Within your momentary normalcy…you’re making every second count. And at the end of our lives…that’s what really matters.
hugs…for teaching us…about normalcy.
😉
That sounds like a good day for him. Thanks for sharing it.
I think it was. We did it again this week, and it didn’t work out nearly as well. I guess he wasn’t having as good of a day.
Life with your Dad now is so different from years back. I am so very glad he took your hand, Christine, letting you know he is still with you, struggling to reach out, to touch you.
It can be hard to be optimistic all the time, my friend. But those moments count triple.
I think you’re right that Dad is struggling to reach and touch us. It breaks my heart sometimes. It is hard to be optimistic all the time, especially when I get so angry about this terrible disease.
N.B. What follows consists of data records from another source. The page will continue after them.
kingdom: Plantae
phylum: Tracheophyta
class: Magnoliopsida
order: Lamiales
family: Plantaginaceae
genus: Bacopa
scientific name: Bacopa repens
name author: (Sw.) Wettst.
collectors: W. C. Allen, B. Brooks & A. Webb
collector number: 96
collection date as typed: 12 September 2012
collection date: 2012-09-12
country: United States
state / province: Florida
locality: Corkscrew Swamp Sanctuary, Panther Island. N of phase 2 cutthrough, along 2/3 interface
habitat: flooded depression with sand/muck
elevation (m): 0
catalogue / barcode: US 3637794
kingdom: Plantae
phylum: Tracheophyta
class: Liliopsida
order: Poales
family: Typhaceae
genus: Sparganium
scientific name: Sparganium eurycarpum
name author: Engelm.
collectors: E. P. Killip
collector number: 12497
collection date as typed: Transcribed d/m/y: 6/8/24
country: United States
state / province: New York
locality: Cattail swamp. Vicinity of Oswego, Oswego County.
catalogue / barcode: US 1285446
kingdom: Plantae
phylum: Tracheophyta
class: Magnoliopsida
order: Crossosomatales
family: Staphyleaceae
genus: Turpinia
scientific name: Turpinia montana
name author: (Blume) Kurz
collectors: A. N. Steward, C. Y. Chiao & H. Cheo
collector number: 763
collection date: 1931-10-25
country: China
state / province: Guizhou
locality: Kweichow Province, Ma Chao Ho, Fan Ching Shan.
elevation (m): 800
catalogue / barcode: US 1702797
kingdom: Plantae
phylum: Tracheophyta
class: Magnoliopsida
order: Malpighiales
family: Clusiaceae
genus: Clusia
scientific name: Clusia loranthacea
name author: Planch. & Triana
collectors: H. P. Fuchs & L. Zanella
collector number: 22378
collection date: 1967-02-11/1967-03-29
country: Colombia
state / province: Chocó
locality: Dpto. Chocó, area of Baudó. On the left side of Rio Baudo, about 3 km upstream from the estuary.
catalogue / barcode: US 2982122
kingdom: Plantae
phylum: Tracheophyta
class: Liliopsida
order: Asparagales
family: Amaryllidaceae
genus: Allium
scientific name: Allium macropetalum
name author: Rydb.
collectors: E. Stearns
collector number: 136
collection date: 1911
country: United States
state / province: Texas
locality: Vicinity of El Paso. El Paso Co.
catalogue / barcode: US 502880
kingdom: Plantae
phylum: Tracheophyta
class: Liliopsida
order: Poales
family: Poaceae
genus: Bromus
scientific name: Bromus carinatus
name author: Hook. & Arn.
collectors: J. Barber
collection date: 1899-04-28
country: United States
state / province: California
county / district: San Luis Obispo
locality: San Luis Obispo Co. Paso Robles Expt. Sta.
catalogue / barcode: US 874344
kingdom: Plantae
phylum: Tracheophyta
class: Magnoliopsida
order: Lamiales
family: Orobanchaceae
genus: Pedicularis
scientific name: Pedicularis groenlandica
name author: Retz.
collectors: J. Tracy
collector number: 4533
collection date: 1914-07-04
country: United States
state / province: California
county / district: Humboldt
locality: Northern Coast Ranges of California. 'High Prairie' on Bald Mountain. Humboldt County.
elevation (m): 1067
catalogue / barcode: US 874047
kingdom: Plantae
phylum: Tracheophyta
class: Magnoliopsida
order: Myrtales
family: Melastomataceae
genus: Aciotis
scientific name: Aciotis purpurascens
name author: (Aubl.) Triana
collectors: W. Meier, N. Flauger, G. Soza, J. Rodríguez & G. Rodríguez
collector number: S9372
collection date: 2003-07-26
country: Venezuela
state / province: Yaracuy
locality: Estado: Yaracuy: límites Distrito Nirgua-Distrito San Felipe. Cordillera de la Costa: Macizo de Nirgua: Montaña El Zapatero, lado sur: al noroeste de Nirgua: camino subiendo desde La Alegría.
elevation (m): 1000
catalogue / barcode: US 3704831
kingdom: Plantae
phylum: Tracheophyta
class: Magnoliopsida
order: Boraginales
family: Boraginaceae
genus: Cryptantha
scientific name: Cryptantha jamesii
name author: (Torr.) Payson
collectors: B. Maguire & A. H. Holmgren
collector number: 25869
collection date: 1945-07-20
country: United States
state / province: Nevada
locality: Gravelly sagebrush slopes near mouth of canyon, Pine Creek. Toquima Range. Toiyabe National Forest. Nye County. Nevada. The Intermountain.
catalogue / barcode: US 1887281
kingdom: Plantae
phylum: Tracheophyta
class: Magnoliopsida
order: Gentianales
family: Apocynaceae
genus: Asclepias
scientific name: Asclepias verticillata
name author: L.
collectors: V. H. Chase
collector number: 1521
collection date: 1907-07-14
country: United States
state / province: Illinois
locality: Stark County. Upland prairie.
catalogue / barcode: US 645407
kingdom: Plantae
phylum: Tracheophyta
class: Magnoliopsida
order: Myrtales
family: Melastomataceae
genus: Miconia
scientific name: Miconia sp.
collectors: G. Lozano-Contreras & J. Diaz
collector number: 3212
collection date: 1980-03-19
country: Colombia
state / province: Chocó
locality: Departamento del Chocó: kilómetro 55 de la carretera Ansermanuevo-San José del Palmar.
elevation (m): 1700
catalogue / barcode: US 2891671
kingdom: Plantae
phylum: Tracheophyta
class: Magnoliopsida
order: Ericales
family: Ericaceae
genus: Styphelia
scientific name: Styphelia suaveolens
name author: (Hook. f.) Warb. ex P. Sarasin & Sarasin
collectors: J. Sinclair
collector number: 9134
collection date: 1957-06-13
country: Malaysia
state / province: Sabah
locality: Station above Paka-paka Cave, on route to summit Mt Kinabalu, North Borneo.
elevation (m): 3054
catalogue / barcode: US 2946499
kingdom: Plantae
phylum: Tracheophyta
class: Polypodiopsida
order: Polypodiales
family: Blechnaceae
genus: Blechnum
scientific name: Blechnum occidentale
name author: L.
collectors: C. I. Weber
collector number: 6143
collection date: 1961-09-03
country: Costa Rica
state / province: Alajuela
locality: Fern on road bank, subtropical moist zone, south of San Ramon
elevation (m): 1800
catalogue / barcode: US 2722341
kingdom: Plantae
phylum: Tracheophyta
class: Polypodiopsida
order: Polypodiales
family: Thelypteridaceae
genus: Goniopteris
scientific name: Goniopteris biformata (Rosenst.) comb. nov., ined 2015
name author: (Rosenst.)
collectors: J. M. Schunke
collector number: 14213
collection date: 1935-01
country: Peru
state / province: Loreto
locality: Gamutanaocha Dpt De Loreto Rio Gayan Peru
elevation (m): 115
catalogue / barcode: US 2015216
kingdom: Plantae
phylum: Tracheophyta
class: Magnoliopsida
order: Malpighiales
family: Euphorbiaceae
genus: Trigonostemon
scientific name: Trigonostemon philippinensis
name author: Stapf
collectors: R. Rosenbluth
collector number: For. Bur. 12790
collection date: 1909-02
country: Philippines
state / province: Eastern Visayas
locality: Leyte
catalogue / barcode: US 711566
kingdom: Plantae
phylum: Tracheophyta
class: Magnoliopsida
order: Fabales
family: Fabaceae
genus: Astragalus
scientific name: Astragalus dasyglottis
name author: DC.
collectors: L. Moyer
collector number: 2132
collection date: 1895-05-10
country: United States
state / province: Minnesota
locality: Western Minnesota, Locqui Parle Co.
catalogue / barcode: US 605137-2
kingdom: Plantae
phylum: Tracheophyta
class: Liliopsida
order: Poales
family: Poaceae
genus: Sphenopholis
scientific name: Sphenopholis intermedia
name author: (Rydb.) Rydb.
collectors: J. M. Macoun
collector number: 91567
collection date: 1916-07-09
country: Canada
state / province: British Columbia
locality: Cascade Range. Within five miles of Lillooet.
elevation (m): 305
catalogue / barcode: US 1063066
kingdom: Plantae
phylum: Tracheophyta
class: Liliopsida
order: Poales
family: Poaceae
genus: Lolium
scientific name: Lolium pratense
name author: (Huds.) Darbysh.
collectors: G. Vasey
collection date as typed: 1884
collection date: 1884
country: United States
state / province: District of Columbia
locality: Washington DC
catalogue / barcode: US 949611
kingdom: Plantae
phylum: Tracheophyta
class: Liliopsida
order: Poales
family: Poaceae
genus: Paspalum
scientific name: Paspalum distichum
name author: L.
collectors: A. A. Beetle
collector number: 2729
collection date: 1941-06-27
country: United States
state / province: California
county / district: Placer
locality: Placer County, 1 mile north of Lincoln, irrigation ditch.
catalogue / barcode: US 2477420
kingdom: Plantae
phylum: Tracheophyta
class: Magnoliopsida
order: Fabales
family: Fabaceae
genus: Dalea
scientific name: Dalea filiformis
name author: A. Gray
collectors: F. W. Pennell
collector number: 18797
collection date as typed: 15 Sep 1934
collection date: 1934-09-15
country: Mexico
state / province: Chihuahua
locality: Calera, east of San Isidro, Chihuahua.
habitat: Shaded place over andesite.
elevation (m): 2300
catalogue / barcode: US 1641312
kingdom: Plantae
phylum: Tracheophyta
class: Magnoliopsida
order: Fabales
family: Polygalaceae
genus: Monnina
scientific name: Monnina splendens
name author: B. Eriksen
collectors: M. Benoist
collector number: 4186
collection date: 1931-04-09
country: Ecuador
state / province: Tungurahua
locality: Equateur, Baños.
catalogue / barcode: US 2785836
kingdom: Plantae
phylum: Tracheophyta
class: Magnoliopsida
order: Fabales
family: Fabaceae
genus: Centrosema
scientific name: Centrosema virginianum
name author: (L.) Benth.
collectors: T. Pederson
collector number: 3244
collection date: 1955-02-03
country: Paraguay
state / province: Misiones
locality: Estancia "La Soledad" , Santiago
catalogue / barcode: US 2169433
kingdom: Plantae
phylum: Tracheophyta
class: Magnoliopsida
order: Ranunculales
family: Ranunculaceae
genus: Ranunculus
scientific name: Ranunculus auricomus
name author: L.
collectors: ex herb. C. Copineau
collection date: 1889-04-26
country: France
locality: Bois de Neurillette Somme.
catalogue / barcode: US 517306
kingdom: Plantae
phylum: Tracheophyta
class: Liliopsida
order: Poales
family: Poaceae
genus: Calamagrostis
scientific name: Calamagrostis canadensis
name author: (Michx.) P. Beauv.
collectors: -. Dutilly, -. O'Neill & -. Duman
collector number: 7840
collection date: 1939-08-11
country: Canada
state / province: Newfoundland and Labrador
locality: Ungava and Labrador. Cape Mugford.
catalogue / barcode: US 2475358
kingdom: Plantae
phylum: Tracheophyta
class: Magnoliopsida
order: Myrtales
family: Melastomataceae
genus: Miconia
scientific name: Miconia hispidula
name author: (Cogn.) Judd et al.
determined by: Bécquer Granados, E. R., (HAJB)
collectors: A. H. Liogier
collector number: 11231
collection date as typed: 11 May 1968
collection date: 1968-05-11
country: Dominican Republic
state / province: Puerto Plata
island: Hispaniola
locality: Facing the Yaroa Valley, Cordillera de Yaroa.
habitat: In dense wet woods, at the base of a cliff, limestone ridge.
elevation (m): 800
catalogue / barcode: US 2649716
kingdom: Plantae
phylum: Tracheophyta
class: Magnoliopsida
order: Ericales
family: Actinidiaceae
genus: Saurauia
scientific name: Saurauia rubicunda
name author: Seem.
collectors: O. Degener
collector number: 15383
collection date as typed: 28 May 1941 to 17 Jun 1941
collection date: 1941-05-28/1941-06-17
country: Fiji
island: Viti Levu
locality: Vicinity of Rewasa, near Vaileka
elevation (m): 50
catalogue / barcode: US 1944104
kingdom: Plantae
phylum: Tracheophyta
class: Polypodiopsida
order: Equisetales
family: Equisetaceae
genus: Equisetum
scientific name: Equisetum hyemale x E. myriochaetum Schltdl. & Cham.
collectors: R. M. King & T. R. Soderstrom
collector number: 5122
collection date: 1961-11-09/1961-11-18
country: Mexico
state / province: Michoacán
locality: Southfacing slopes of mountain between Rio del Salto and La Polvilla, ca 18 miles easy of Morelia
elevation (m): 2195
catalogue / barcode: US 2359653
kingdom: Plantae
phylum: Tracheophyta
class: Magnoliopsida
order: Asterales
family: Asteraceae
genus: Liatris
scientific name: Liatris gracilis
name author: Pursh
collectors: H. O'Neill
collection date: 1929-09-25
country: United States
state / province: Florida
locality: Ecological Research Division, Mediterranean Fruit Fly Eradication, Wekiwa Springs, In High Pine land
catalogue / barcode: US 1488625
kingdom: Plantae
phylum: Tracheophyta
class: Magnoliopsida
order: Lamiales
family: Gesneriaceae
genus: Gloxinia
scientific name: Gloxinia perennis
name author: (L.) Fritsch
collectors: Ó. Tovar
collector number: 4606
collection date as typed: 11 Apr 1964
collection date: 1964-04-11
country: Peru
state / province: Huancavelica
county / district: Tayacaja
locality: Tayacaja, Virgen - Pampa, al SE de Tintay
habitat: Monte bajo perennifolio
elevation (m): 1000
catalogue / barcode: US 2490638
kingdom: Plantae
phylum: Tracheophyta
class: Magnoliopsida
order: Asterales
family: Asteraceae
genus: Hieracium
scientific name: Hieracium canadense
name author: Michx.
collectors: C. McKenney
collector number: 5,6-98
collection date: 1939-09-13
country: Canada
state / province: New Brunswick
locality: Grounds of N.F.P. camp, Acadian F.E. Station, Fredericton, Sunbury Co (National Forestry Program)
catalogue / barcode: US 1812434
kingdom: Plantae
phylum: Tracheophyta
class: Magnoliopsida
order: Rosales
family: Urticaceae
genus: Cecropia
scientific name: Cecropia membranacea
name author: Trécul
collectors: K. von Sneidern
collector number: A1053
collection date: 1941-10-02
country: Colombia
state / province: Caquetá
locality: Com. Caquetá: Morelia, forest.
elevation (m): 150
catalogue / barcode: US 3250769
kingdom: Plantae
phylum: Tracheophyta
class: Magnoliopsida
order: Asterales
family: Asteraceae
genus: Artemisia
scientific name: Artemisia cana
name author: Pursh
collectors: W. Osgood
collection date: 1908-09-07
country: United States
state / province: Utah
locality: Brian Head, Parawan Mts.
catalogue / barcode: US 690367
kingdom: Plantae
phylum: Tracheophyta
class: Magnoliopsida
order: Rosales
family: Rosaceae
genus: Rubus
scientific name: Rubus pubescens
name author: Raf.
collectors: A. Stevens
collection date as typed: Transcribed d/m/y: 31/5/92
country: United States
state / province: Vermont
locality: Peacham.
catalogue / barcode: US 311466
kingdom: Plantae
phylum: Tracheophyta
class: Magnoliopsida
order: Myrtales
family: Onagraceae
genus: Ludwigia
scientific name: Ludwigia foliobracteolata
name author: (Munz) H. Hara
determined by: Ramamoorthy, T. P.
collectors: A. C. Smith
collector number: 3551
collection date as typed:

I love that you and your dad spent so much time working on a scrapbook. I hope those pictures triggered some happy memories for him.
Hard to know. We’ll be working on it again tomorrow if I manage to get photos printed out today. 🙂
You always bring tears to my eyes.
I really enjoyed reading this. I hope we get to see the scrapbook!
Thanks for stopping by and for the kind words. If it makes you feel any better, it always brings tears to my eyes to write them. I hope we finish the scrapbook. Certainly I will be able to share at least some of it. It’s difficult carving out the time to do it. And dad is getting less helpful and responsive every day.